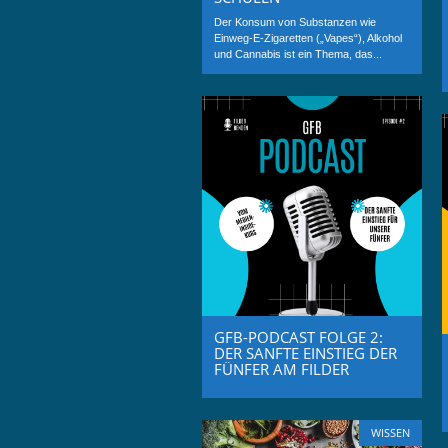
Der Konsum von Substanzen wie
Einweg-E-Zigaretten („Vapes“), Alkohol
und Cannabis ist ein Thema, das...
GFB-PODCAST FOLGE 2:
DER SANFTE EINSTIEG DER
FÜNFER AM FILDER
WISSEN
# # #
▶ What this task involves
The reply should reproduce every entry above word for word and contain no pictures.

▶ Reply to the task
Der Konsum von Substanzen wie
Einweg-E-Zigaretten („Vapes“), Alkohol
und Cannabis ist ein Thema, das...
GFB-PODCAST FOLGE 2:
DER SANFTE EINSTIEG DER
FÜNFER AM FILDER
WISSEN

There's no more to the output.